In chapter 2, Faried F. Saenong reviews the history of the role of the imam in South Sulawesi. He dedicates the last half of his chapter to a fascinating discussion of the role of imams in providing sanctuary for youth who elope and who, according to Bugis-Makassar custom, ‘should be killed by the male members of her family’ (p. 52). For readers inclined to believe that honour-killings are a Middle Eastern custom unknown in Indonesia, Saenong's chapter is a sobering reminder that some Indonesian societies ‘allow violent retribution when honour is violated’ (p. 59). In chapter 3, Moh Yasir Alimi examines the role of imams in rituals accompanying marriage, showing that ‘the village imam has greater importance in wedding rituals than his counterpart in Java’ (p. 64). Carefully calibrated to the status of the bride's family, gift exchanges from the groom's family to the bride's are also far larger than the practice in Java.

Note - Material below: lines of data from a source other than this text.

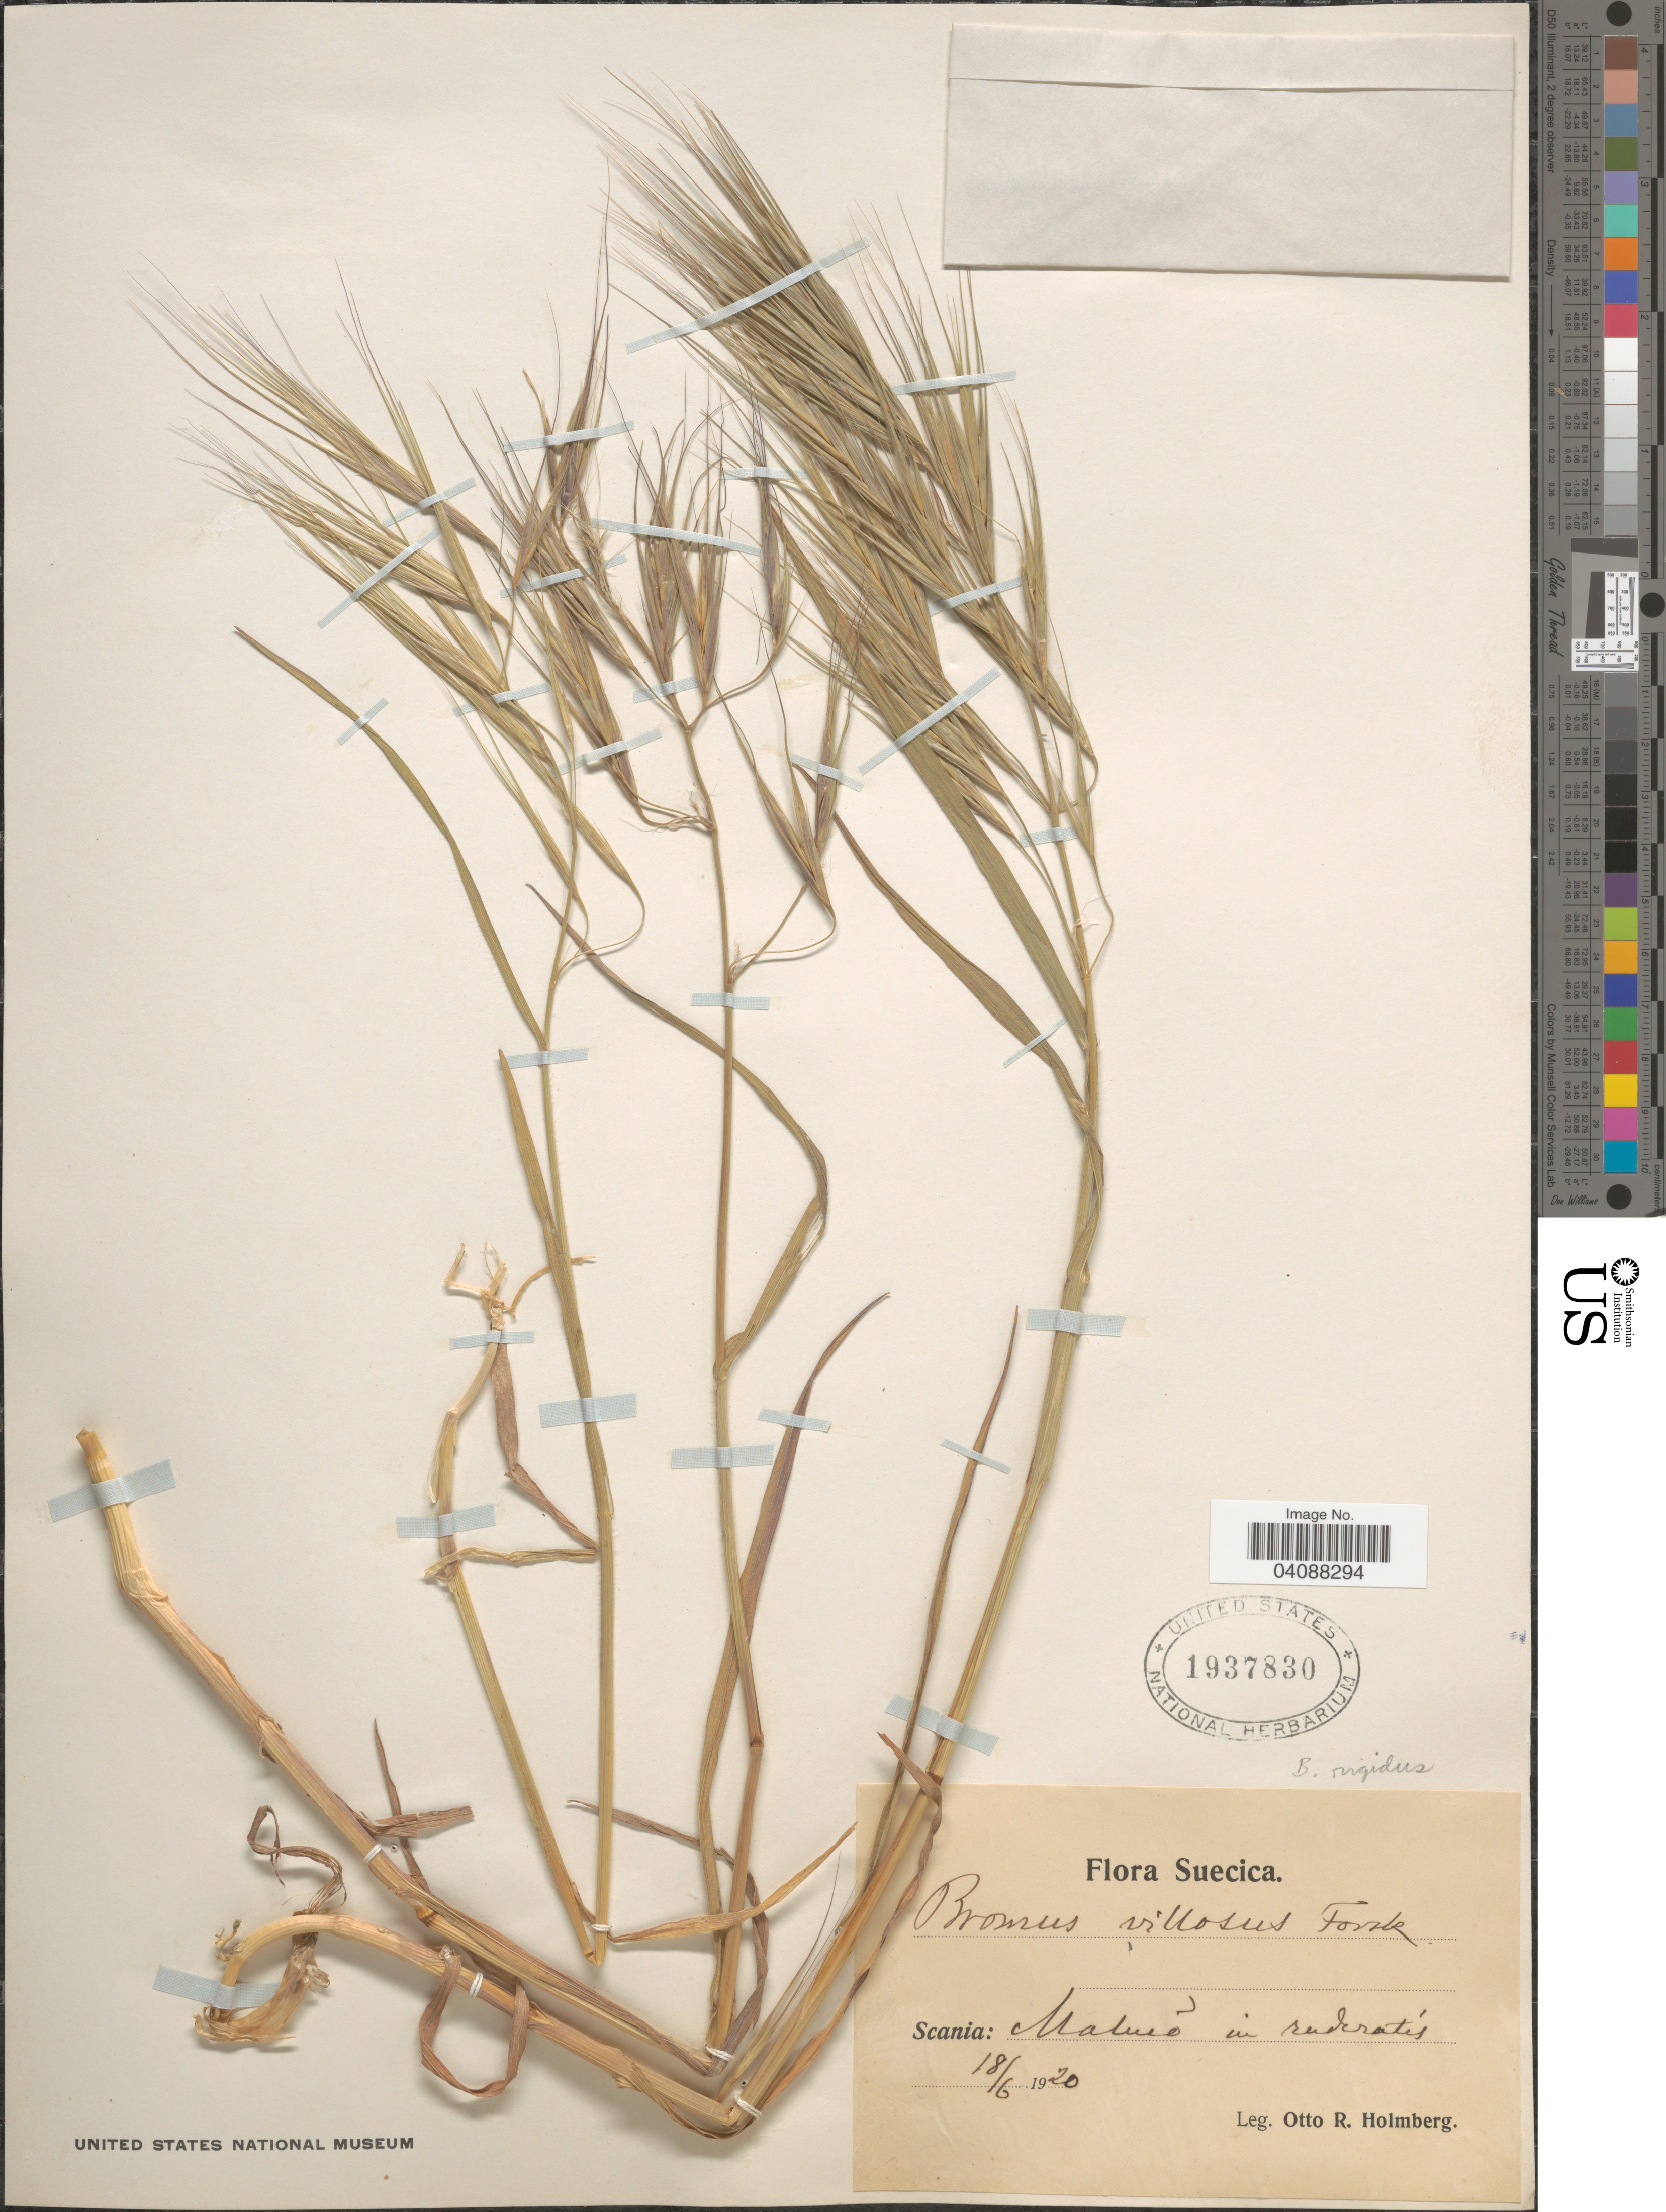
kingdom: Plantae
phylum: Tracheophyta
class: Liliopsida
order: Poales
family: Poaceae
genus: Bromus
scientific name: Bromus rigidus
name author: Roth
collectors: O. Holmberg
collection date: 1920-06-18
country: Sweden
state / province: Skåne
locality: Suecica. Scania: Malmõ in ruderatís.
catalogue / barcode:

In chapter 4, Kathryn Robinson provides a historical sociology of the changing nature of the village imam in Sorowako, a mining town in the north of South Sulawesi province, in which the author first conducted research 40 years ago. The historical depth of her research experience provides Robinson with unparalleled insights into the changing nature of the imam's role with regards to rites of passage, religious education, and the lingering effects of the Darul Islam rebellion of the 1950s and early 1960s. She concludes, ‘A dilution of the imam's authority as the principle source of Islamic education is perhaps the most significant transformation in his role’ (p. 103).

In chapter 5, Wahyuddin Halim explores changes in the imam's role in Wajo, South Sulawesi, in relation to the expansion of the region's most influential religious school and organisation, the As'adiyah (est. 1930). By providing formal religious education for village religious leaders, the As'adiyah transformed the criteria for imam leadership and ‘challenged the forms of religious authority associated with the customary courts’ (p. 137). In chapter 6, Eva F. Nisa shifts the book's focus to the role of young female students in Islamist and Salafi campus groups. She observes that the latter are far more popular among students than the religious circles sponsored by mainstream Muslim organisations like the Muhammadiyah and Nahdlatul Ulama. Her important study also shows that female students are more active than males in campus study circles. Drawing on the scholarship of Pnina Werbner, she also emphasises that the ethical self-fashioning in which these conservative women engage involves not just the ‘docile agency’ of which Saba Mahmood spoke, but the claiming of space and authority over other women.

In chapter 7, Phillip Winn examines the architecture and symbolic meanings of mosques in northern Ambon. He also provides the book's most sustained discussion of Islamic jurisprudence (fiqh) with regard to custom (Ind., adat), the details of which nicely complement and deepen Robinson's concept of subsumption. In chapter 8, Stella Aleida Hutagalung explores the history and contemporary dynamics of Islam among Bugis in the majority-Christian town of Kupang on Timor Island. In addition to providing one of the book's most detailed analyses of life-passage rituals, she also highlights the role of imams in providing religious education for female converts to Islam.

In the book's final chapter, Andrew McWilliam also turns his gaze to the Muslim community of Kupang. He uses the essay to provide a brilliant analysis of four ‘themes or shared comparative elements of Islamisation across eastern Indonesia’ (p. 219): migration; conflict and co-residence with Christians; processes of Muslim expansion; and ‘tensions of tradition’ with regard to local practices of Islam. This chapter is vital reading for anyone interested in a critical summary of Islamisation in modern eastern Indonesia. In this regard, the chapter's achievement is similar to that of Mosques and Imams as a whole: this is a deeply original and pathbreaking book in the study of Islam in eastern Indonesia. Far-ranging and readable, this fine book should be required reading for anyone interested in the history and contemporary refiguration of Muslim knowledge, authority, and practice in Indonesia and Southeast Asia as a whole.